Oteo-Garcia’s team found, “The two late medieval samples (GOG56 and GOG57) from the fourteenth–fifteenth century CE were recovered from a Christian cemetery belonging to the parish of San Lorenzo in the city of Valencia. However, these two individuals still group within the medieval “Berberized” PCA cluster (Fig. 2A) two centuries after the Christian conquest of the city. The levels of North African-related ancestry are still comparable to those observed in the Islamic period”
So the Arab and Berber heritage remained strongly represented in that era.
The Mosque-Cathedral of Cordoba. Juan Cole, © 2017.
But then, beginning in 1609, Philip III had the Moriscos expelled en masse, some 300,000 of them. Most of them went to North Africa.
In the mid-1990s I attended a concert in Tunis where Andalusian music was performed — the tradition is still remembered and cultivated there, where Spanish Muslims ended up settling as refugees.
By the time Oteo-Garcia et al. come to the “post-medieval period,” they find an individual with almost no Berber or Arab haplotypes (gene sequences).

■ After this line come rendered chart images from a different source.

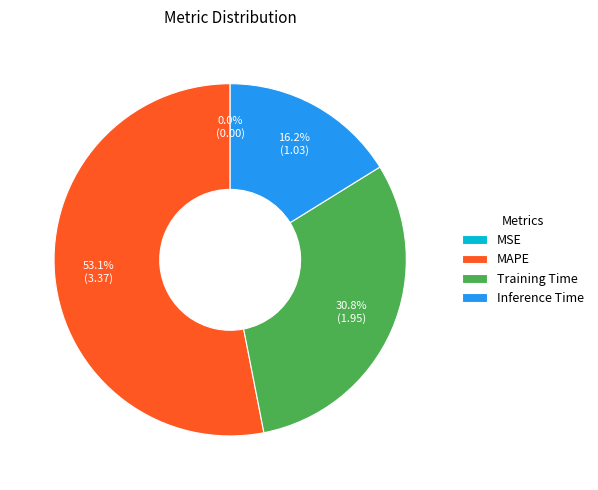

What is the largest slice in the pie chart?

MAPE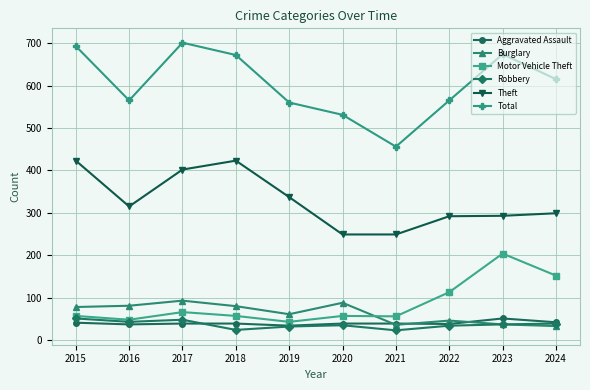

What is the approximate value of Theft at 2018, to the nearest 10?

420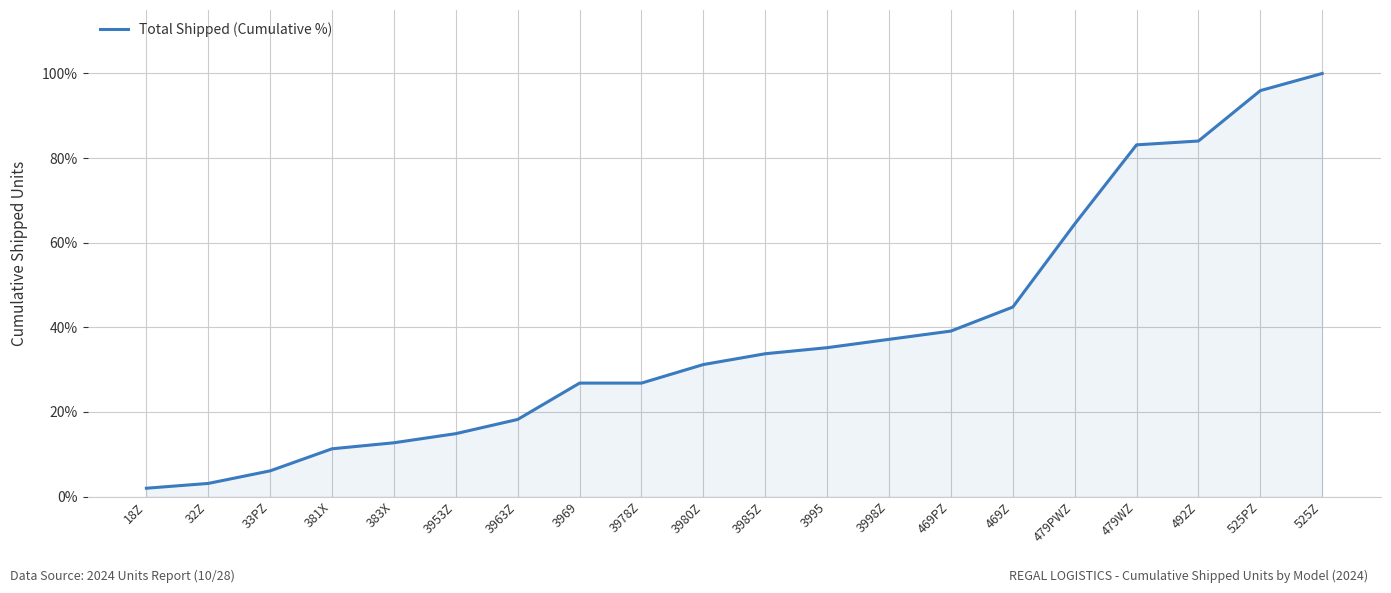

Does the chart have visible grid lines?

Yes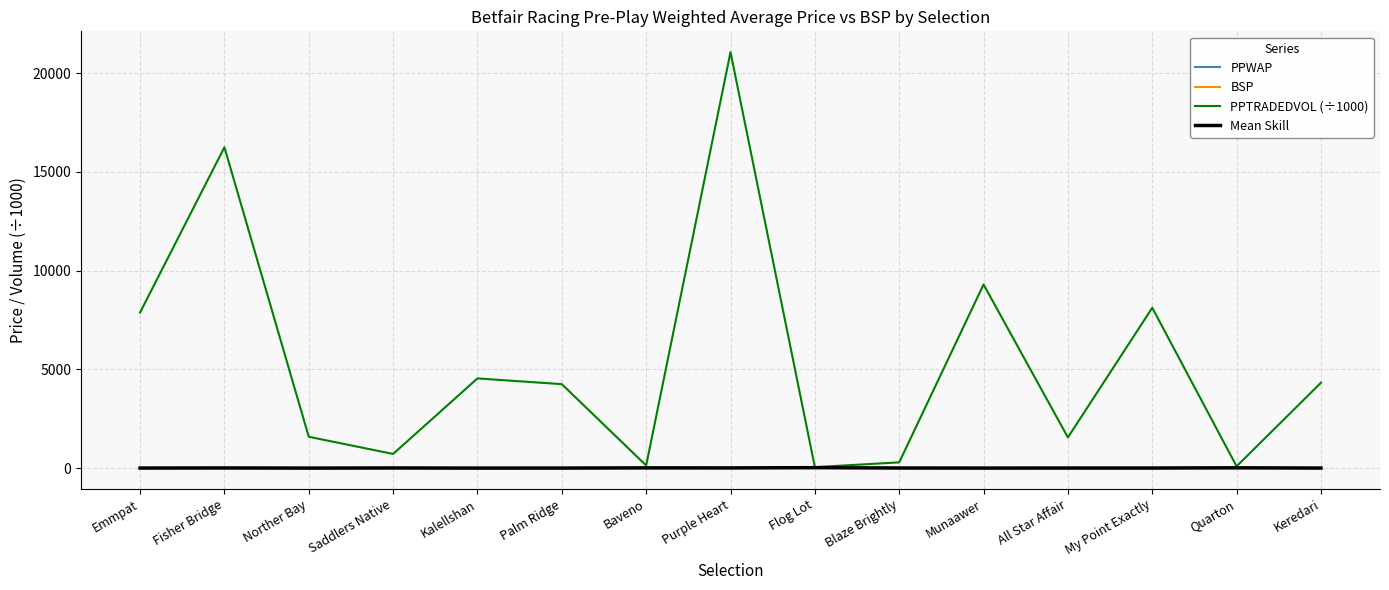

The value of BSP at Munaawer is 2.2. True or false?

True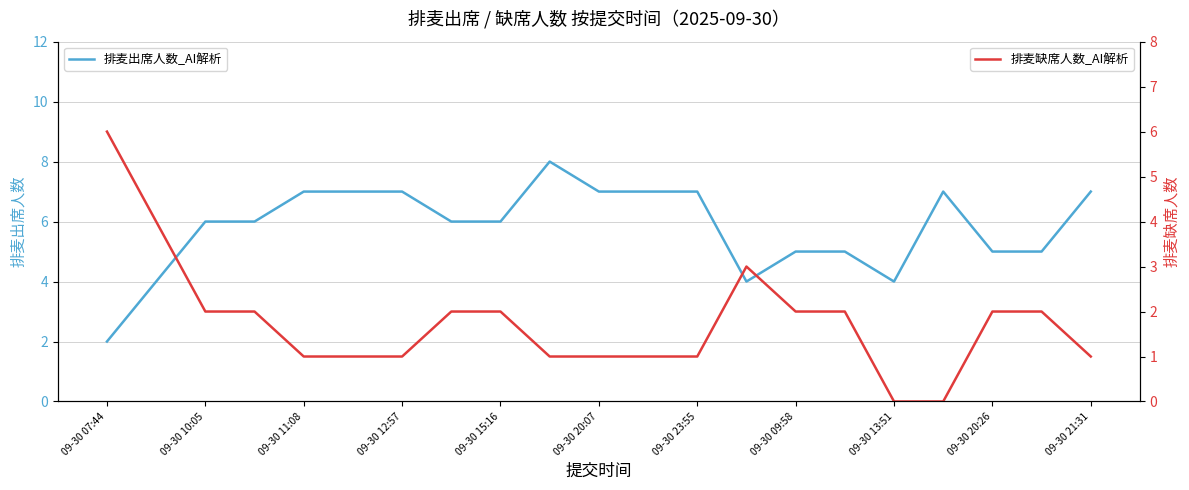

What is the difference between the second highest and second lowest values in the 排麦出席人数_AI解析 series?

3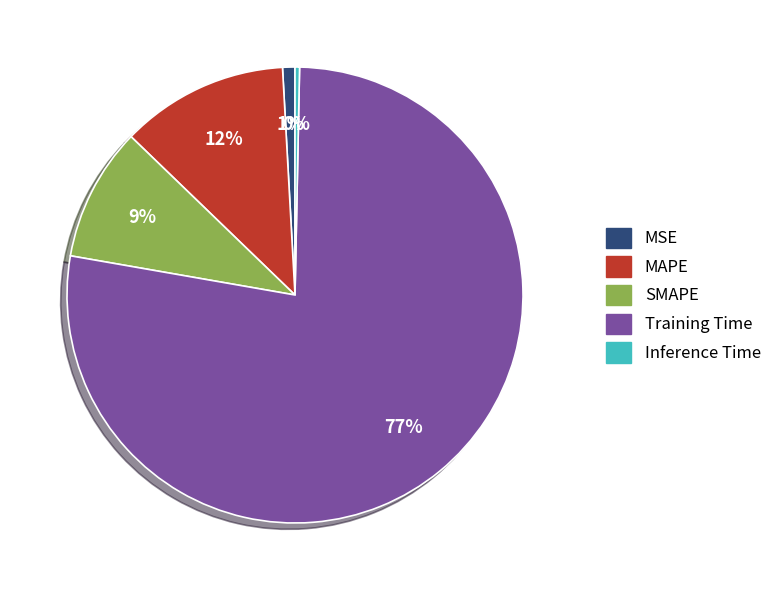

Is it true that SMAPE is 9% of the pie?

True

It is just one person, so they can’t be sure the sample is representative. But among modern people in Valencia, there is a similar relative lack of Arab and Berber heritage.
So the genetic analysis may be bearing witness to the Great Ethnic Cleansing of people of Muslim heritage in the early 1600s.

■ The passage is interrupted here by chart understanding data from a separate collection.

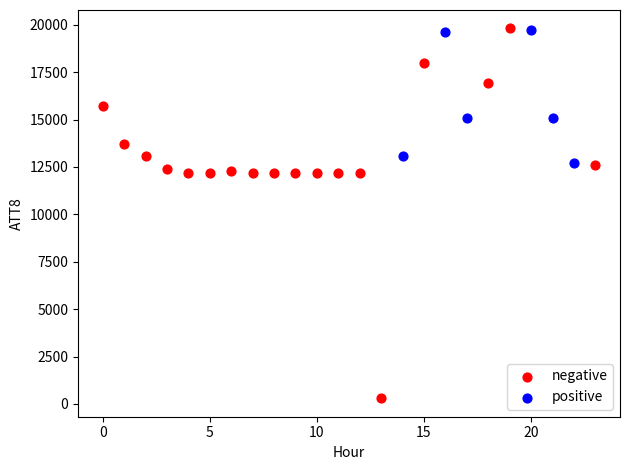

Which series has the largest Y range (max minus min)?

negative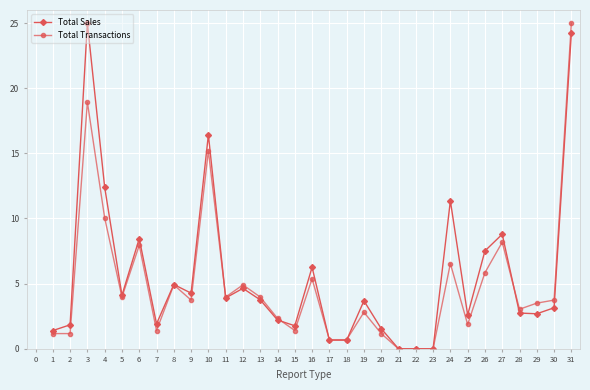

The Total Sales series shows 4.9 at 8. True or false?

True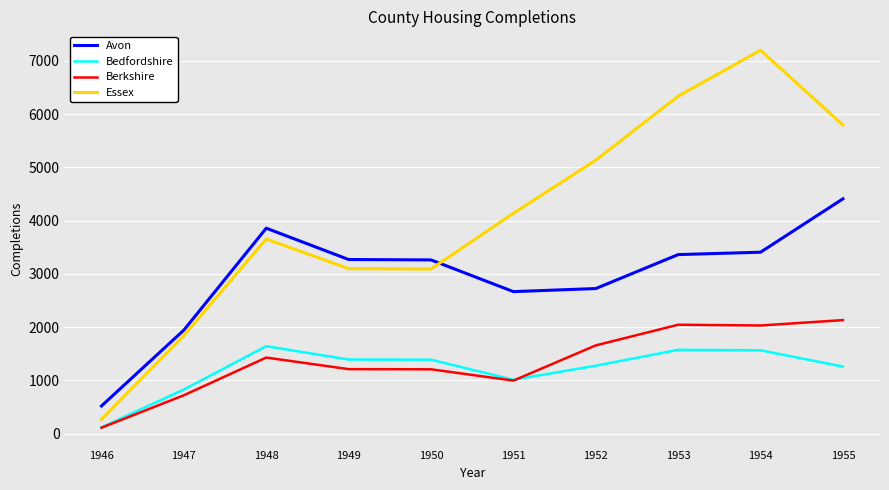

What are all the series names shown in the legend?

Avon, Bedfordshire, Berkshire, Essex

Oteo-Garcia and his colleagues conclude, however, that the Arab and Berber heritage is much higher in Latin American than in contemporary Valencia, which shows that a lot of Moriscos must have exited to the New World (even though that was supposedly against the law at the time). They write, “One final point, highlighted by the survival of North African-related ancestry in substantial proportions until the seventeenth century, is the widespread presence of such ancestry in present-day South Americans ”
Karoline Cook points to the way Moriscos were perceived by Spaniards in the New World as having useful artisanal skills, such that they sought to bring them over. Some were brought as slaves and never sent back.
Ironically, the emigration from Ottoman lands and then the modern Middle East to Latin America meant that some countries there have substantial Muslim populations today. Argentina has between half a million and 900,000, and interacting with them made the late Pope Francis an ambassador of good Catholic-Muslim relations. Similar numbers live in Brazil. There are even larger numbers of Christian Arabs in those lands, of course.
So there you have it. The very preliminary spadework, based on just a few individuals, helps fill out the history of Christian-Muslim relations in Iberian and the Iberian colonies. The Arab and Berber migration to Iberia did not begin with the Muslims. And the North African heritage remained strong after the Reconquista. It was the Great Expulsion of the 1500s that changed everything, at least in Valencia. I’ll bet you a study of some more southern provinces would show more continuity even so. I saw one early study that found that 10% of the contemporary Spanish genetic heritage is Arab and Berber, across the board.